L’école des facteurs : les débuts de Jacques Tati

Preuve incontestable de la richesse folle du cinéma français (n’en déplaise aux rageux sur Twitter), on a souvent tendance à oublier quelques noms quand on liste nos plus grands cinéastes tricolores. Pas parce que ces oubliés (et oubliées) seraient moins méritants, mais simplement parce qu’il y en a tellement de géniaux qu’il est presque inévitable d’en passer un à la trappe.

Jacques Tati fait partie de ces noms qu’on ne cite pas assez souvent dans les conversations sur notre panthéon francophone du septième art, et qui pourtant à chaque fois qu’il arrive sur la table a la capacité de mettre tout le monde d’accord. Et ça tombe bien qu’on en parle, car en ce moment sur Ciné+, on peut voir non seulement ses quatre premiers longs métrages, mais aussi certains de ses travaux antérieurs.

On peut ainsi y voir l’époque où l’ancien sportif se contentait d’écrire des scénarios et de jouer la comédie : Soigne ton gauche par exemple est un court-métrage réalisé par René Clément en 1936, dans lequel Jacques Tati interprète un quidam qui se retrouve à boxer un sportif professionnel. L’ensemble n’est pas très réussi, trop lent à démarrer et surtout pas adapté au style de celui qui deviendra un grand réalisateur français à son tour, mais pourtant malgré cela Jacques Tati impressionne déjà avec sa carrure de grand dadais et l’élasticité incroyable de son corps. Le film vaut le détour rien que pour les quelques minutes où le personnage de Tati apprend la boxe avec un manuel dans le ring et singe les illustrations très guindées qu’il découvre en plein combat.

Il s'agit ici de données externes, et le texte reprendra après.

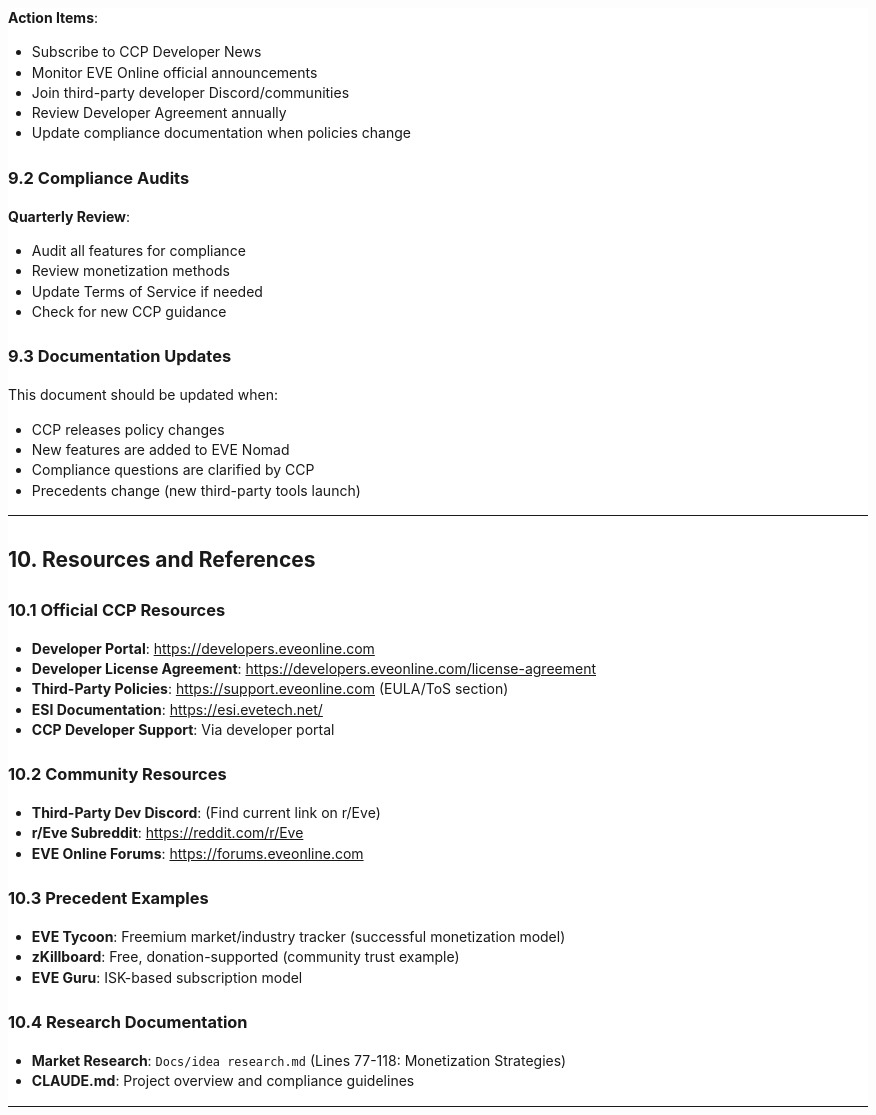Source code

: **Action Items**:
- Subscribe to CCP Developer News
- Monitor EVE Online official announcements
- Join third-party developer Discord/communities
- Review Developer Agreement annually
- Update compliance documentation when policies change

### 9.2 Compliance Audits

**Quarterly Review**:
- Audit all features for compliance
- Review monetization methods
- Update Terms of Service if needed
- Check for new CCP guidance

### 9.3 Documentation Updates

This document should be updated when:
- CCP releases policy changes
- New features are added to EVE Nomad
- Compliance questions are clarified by CCP
- Precedents change (new third-party tools launch)

---

## 10. Resources and References

### 10.1 Official CCP Resources

- **Developer Portal**: https://developers.eveonline.com
- **Developer License Agreement**: https://developers.eveonline.com/license-agreement
- **Third-Party Policies**: https://support.eveonline.com (EULA/ToS section)
- **ESI Documentation**: https://esi.evetech.net/
- **CCP Developer Support**: Via developer portal

### 10.2 Community Resources

- **Third-Party Dev Discord**: (Find current link on r/Eve)
- **r/Eve Subreddit**: https://reddit.com/r/Eve
- **EVE Online Forums**: https://forums.eveonline.com

### 10.3 Precedent Examples

- **EVE Tycoon**: Freemium market/industry tracker (successful monetization model)
- **zKillboard**: Free, donation-supported (community trust example)
- **EVE Guru**: ISK-based subscription model

### 10.4 Research Documentation

- **Market Research**: `Docs/idea research.md` (Lines 77-118: Monetization Strategies)
- **CLAUDE.md**: Project overview and compliance guidelines

---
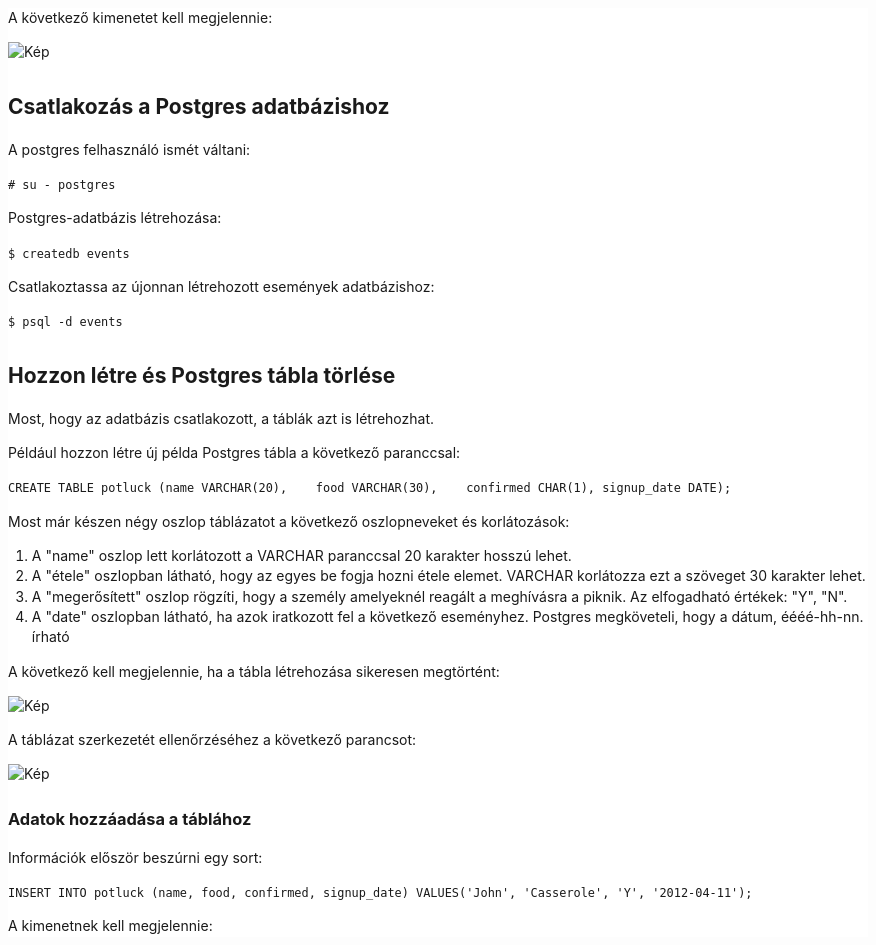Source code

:A következő kimenetet kell megjelennie:

![Kép](./media/postgresql-install/no3.png)

## <a name="connect-to-the-postgres-database"></a>Csatlakozás a Postgres adatbázishoz
A postgres felhasználó ismét váltani:

    # su - postgres

Postgres-adatbázis létrehozása:

    $ createdb events

Csatlakoztassa az újonnan létrehozott események adatbázishoz:

    $ psql -d events

## <a name="create-and-delete-a-postgres-table"></a>Hozzon létre és Postgres tábla törlése
Most, hogy az adatbázis csatlakozott, a táblák azt is létrehozhat.

Például hozzon létre új példa Postgres tábla a következő paranccsal:

    CREATE TABLE potluck (name VARCHAR(20),    food VARCHAR(30),    confirmed CHAR(1), signup_date DATE);

Most már készen négy oszlop táblázatot a következő oszlopneveket és korlátozások:

1. A "name" oszlop lett korlátozott a VARCHAR paranccsal 20 karakter hosszú lehet.
2. A "étele" oszlopban látható, hogy az egyes be fogja hozni étele elemet. VARCHAR korlátozza ezt a szöveget 30 karakter lehet.
3. A "megerősített" oszlop rögzíti, hogy a személy amelyeknél reagált a meghívásra a piknik. Az elfogadható értékek: "Y", "N".
4. A "date" oszlopban látható, ha azok iratkozott fel a következő eseményhez. Postgres megköveteli, hogy a dátum, éééé-hh-nn. írható

A következő kell megjelennie, ha a tábla létrehozása sikeresen megtörtént:

![Kép](./media/postgresql-install/no4.png)

A táblázat szerkezetét ellenőrzéséhez a következő parancsot:

![Kép](./media/postgresql-install/no5.png)

### <a name="add-data-to-a-table"></a>Adatok hozzáadása a táblához
Információk először beszúrni egy sort:

    INSERT INTO potluck (name, food, confirmed, signup_date) VALUES('John', 'Casserole', 'Y', '2012-04-11');

A kimenetnek kell megjelennie:
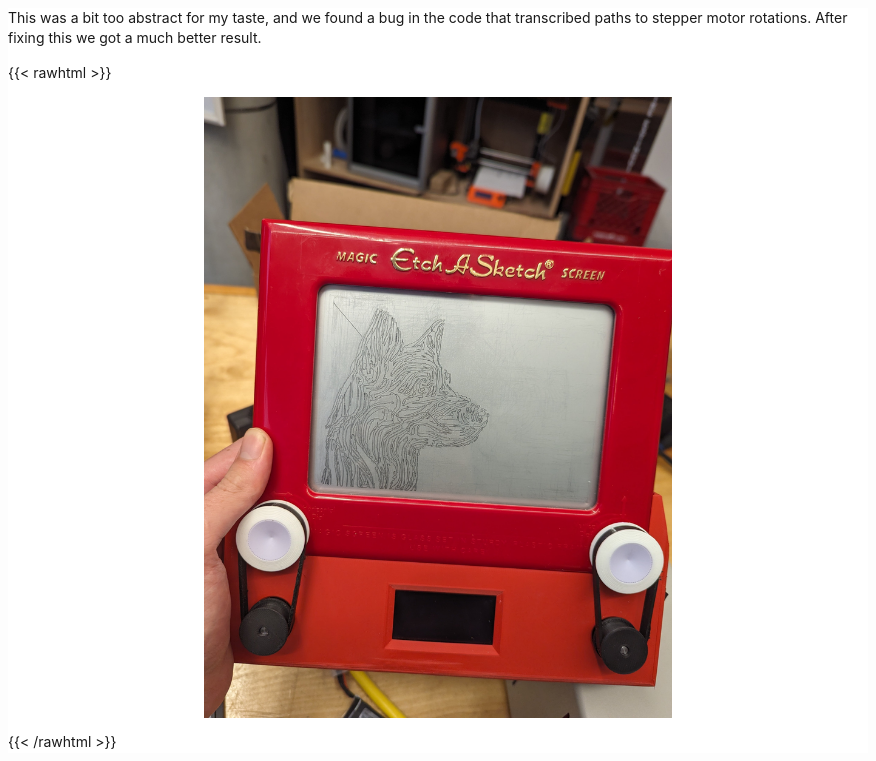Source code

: This was a bit too abstract for my taste, and we found a bug in the code that transcribed paths to stepper motor rotations. After fixing this we got a much better result.

{{< rawhtml >}}
    <figure>
        <img src="/images/etch_a_sketch/first-success.jpg" alt="Image 1" style="width: 60%; height: auto; display: block; margin: 0 auto;">
        <figcaption></figcaption>
    </figure>
{{< /rawhtml >}}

C’est quand Tati passe véritablement derrière la caméra que cela devient génial. Quelques années plus tard, il écrit, joue et réalise L’école des facteurs (qui devait être signé par René Clément encore une fois, mais qui a dû refuser à cause d’un conflit d’emploi du temps ) sous l’égide de Cady Films. A noter que tout n’est pas clair sur la date de création de cette boîte de production, puisqu’elle est censée avoir été fondée en 1946 mais son logo et son générique musical apparaît aussi sur la copie de Soigne ton gauche qui date de 1936. Il est probable que le film de René Clément ait été récupéré a posteriori par la boîte de Tati, puisque le générique d’ouverture le met lui en avant ce qui n’a du sens que si on connaît le personnage…

Même si L’école des facteurs est largement considéré comme le brouillon de ce qui deviendra Jour de fête, premier long de Jacques Tati, on aurait tort de ne pas s’y attarder tant on y trouve déjà tout ce qu’il y a de savoureux chez le cinéaste burlesque. Tout commence avec trois facteurs en formation et un instructeur qui les briefe sur la technique parfaite pour faire sa ronde et livrer le courrier. Parmi les trois apprentis, Jacques Tati, dont on va suivre le parcours semé d’embuches et de cascades en tous genres, à la fois spectaculaires et drôles.

Il y a de nombreux plaisirs en compétition dans nos cœurs et nos crânes lorsqu’on découvre un film de Jacques Tati. Il y a d’abord bien sûr celui de rire de ses mésaventures à vélo, mais aussi celui qu’on aura plus tard devant les cascades folles d’un Jackie Chan : de l’admiration pour des mouvements dangereux et d’une précision folle. La corpulence si particulière de Jacques Tati et sa manière extravagante d’utiliser son corps fin et plus long qu’un second mandat de Macron en ressenti lui donnent un côté sympathique et chaleureux qui donne envie de croire à tout ce qu’il y a de bien en ce monde.

Il est déjà aisé de voir une portée politique dans son œuvre, dès ce court-métrage. Elle n’est pas virulente ou engagée, mais elle est indéniable : il y a très tôt chez Jacques Tati une envie de célébrer le vivre ensemble. A travers ce personnage de facteur, on découvre tout un village et sa communauté souriante et enjoué. Même l’instructeur de la poste qui apparaît ridicule n’est pas non plus moqué autrement qu’avec bienveillance…

Comme pour confirmer ce sentiment très fort d’humanité, cette envie de montrer la vie peu de temps après la fin de la guerre, une scène frappe notamment : celle où le facteur passe par le bistrot et se laisse séduire non pas par un verre d’alcool mais par la piste de danse. Voir Jacques Tati incapable de ne pas se dandiner sur l’air entraînant au milieu des couples dansants, il n’y a pas le moindre doute : c’est ça le cinéma.

L’école des facteurs, un film de Jacques Tati disponible sur Ciné +.